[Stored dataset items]
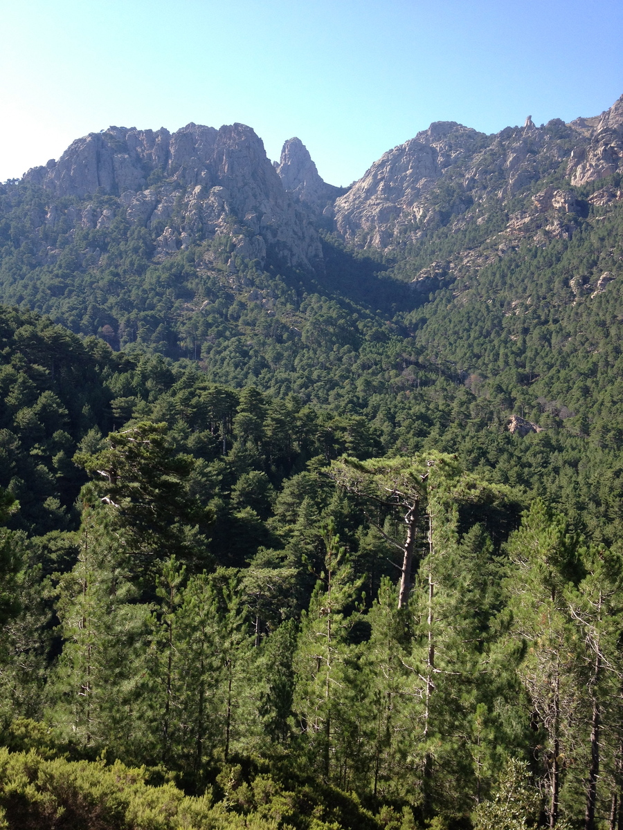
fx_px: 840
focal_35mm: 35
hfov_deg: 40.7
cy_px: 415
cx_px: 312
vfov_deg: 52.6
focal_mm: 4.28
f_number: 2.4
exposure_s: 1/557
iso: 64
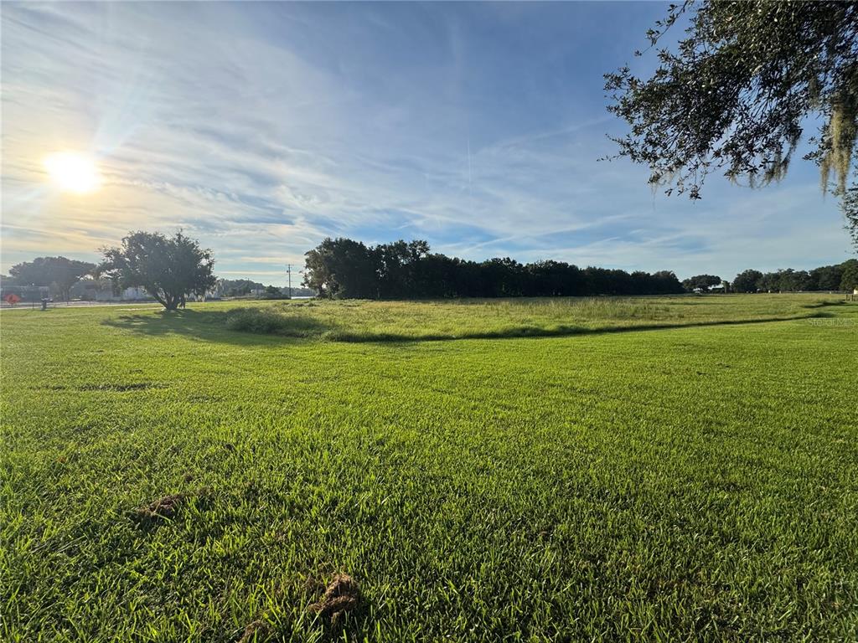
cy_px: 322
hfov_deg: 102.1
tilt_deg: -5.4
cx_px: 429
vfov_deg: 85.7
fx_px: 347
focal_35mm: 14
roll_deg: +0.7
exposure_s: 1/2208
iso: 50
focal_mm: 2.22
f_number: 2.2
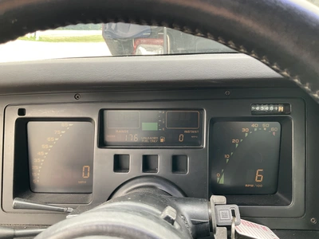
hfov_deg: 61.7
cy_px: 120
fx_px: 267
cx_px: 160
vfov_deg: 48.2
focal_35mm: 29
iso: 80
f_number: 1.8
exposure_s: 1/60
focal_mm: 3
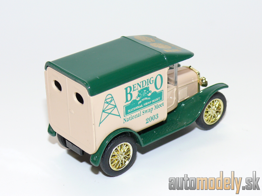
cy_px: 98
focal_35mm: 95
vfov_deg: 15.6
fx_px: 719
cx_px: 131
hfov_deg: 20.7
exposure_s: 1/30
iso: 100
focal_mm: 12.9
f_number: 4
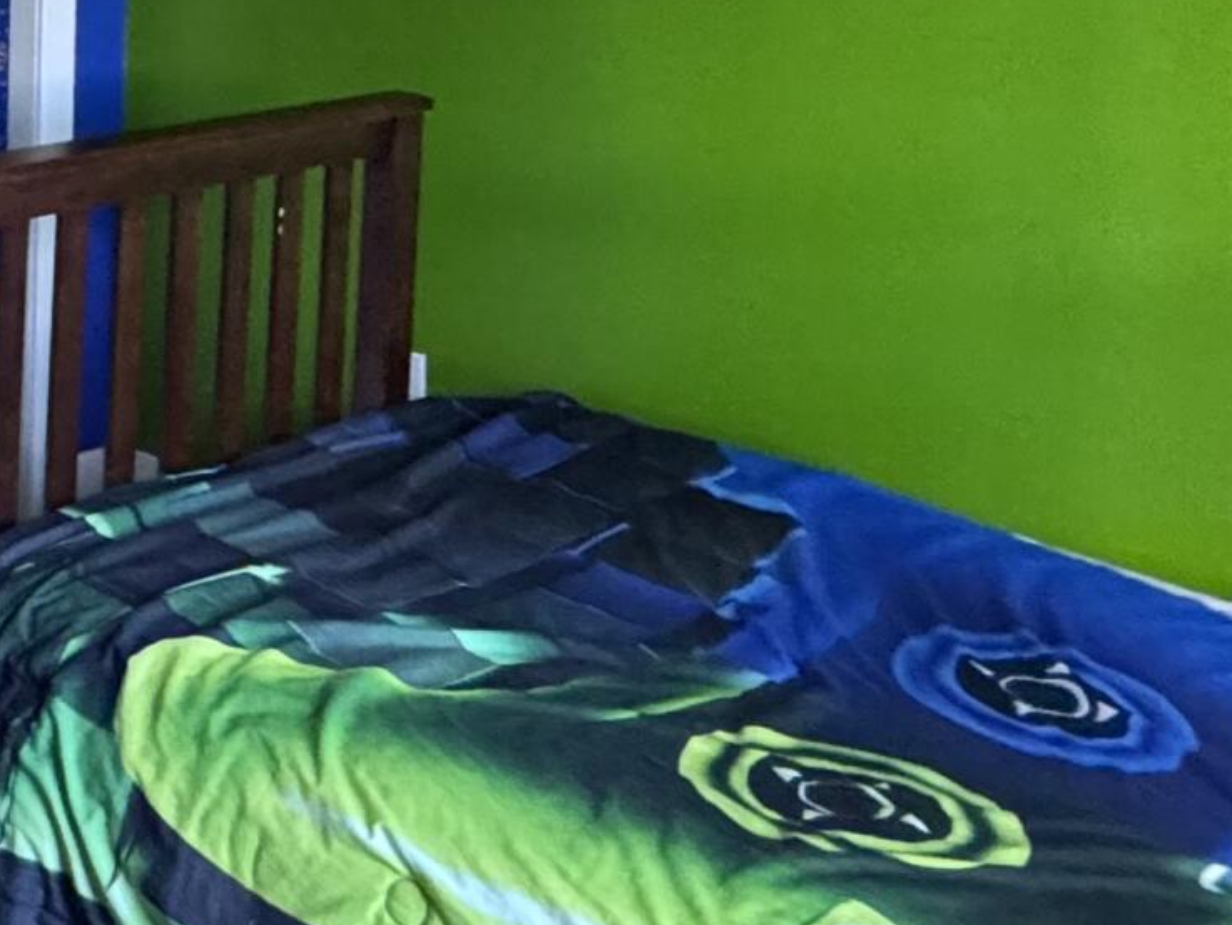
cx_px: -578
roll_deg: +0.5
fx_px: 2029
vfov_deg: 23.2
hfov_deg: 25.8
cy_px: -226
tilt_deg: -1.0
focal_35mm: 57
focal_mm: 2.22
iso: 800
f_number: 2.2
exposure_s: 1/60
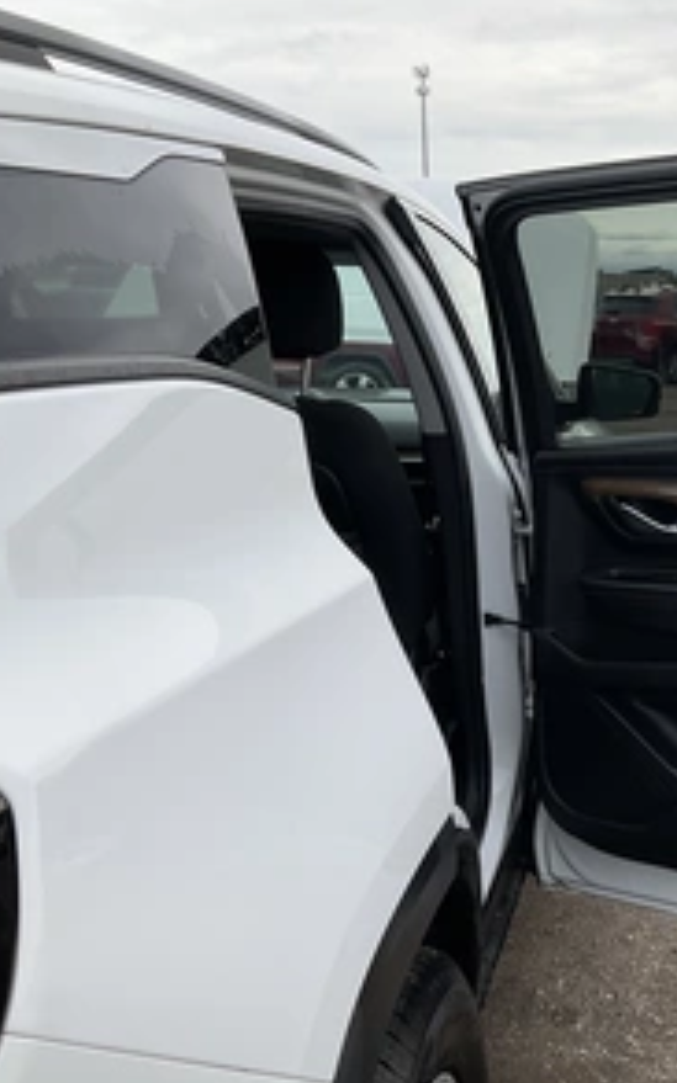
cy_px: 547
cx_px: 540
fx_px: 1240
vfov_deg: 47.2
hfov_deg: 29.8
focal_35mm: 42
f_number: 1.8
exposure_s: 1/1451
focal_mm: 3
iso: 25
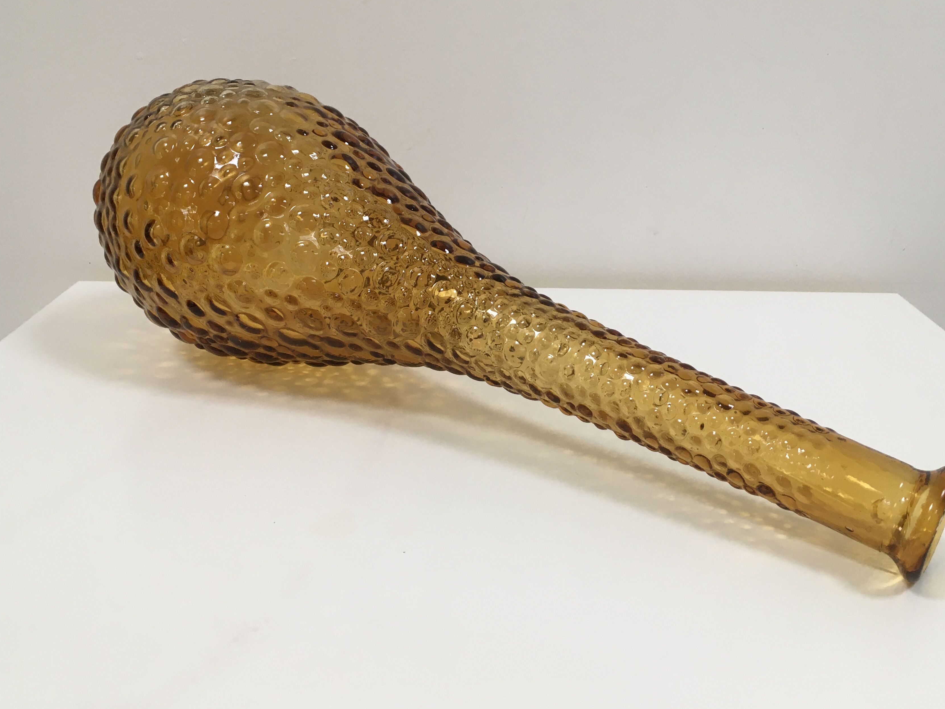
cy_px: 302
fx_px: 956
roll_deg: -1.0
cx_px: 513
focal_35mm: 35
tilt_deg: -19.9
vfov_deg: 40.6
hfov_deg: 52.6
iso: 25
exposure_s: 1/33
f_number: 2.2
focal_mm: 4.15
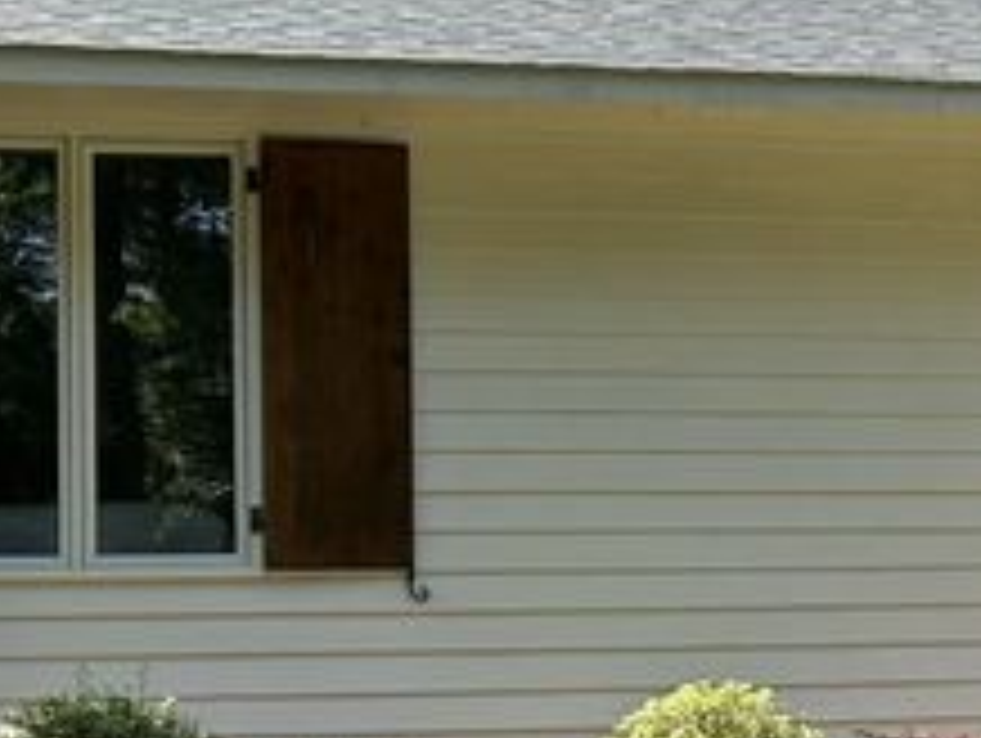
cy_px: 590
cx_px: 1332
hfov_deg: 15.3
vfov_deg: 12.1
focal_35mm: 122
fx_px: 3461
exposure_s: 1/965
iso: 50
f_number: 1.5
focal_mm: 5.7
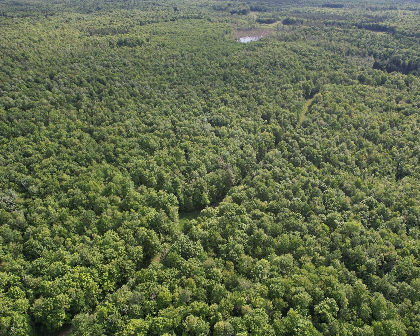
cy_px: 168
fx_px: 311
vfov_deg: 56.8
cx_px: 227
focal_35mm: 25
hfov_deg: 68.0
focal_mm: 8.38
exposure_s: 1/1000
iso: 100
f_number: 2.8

## PROBLEM DETAILS
Copy out all the data without changing anything, and drop the pictures.

## RESULT
fx_px: 840
focal_35mm: 35
hfov_deg: 40.7
cy_px: 415
cx_px: 312
vfov_deg: 52.6
focal_mm: 4.28
f_number: 2.4
exposure_s: 1/557
iso: 64
cy_px: 322
hfov_deg: 102.1
tilt_deg: -5.4
cx_px: 429
vfov_deg: 85.7
fx_px: 347
focal_35mm: 14
roll_deg: +0.7
exposure_s: 1/2208
iso: 50
focal_mm: 2.22
f_number: 2.2
hfov_deg: 61.7
cy_px: 120
fx_px: 267
cx_px: 160
vfov_deg: 48.2
focal_35mm: 29
iso: 80
f_number: 1.8
exposure_s: 1/60
focal_mm: 3
cy_px: 98
focal_35mm: 95
vfov_deg: 15.6
fx_px: 719
cx_px: 131
hfov_deg: 20.7
exposure_s: 1/30
iso: 100
focal_mm: 12.9
f_number: 4
cx_px: -578
roll_deg: +0.5
fx_px: 2029
vfov_deg: 23.2
hfov_deg: 25.8
cy_px: -226
tilt_deg: -1.0
focal_35mm: 57
focal_mm: 2.22
iso: 800
f_number: 2.2
exposure_s: 1/60
cy_px: 547
cx_px: 540
fx_px: 1240
vfov_deg: 47.2
hfov_deg: 29.8
focal_35mm: 42
f_number: 1.8
exposure_s: 1/1451
focal_mm: 3
iso: 25
cy_px: 302
fx_px: 956
roll_deg: -1.0
cx_px: 513
focal_35mm: 35
tilt_deg: -19.9
vfov_deg: 40.6
hfov_deg: 52.6
iso: 25
exposure_s: 1/33
f_number: 2.2
focal_mm: 4.15
cy_px: 590
cx_px: 1332
hfov_deg: 15.3
vfov_deg: 12.1
focal_35mm: 122
fx_px: 3461
exposure_s: 1/965
iso: 50
f_number: 1.5
focal_mm: 5.7
cy_px: 168
fx_px: 311
vfov_deg: 56.8
cx_px: 227
focal_35mm: 25
hfov_deg: 68.0
focal_mm: 8.38
exposure_s: 1/1000
iso: 100
f_number: 2.8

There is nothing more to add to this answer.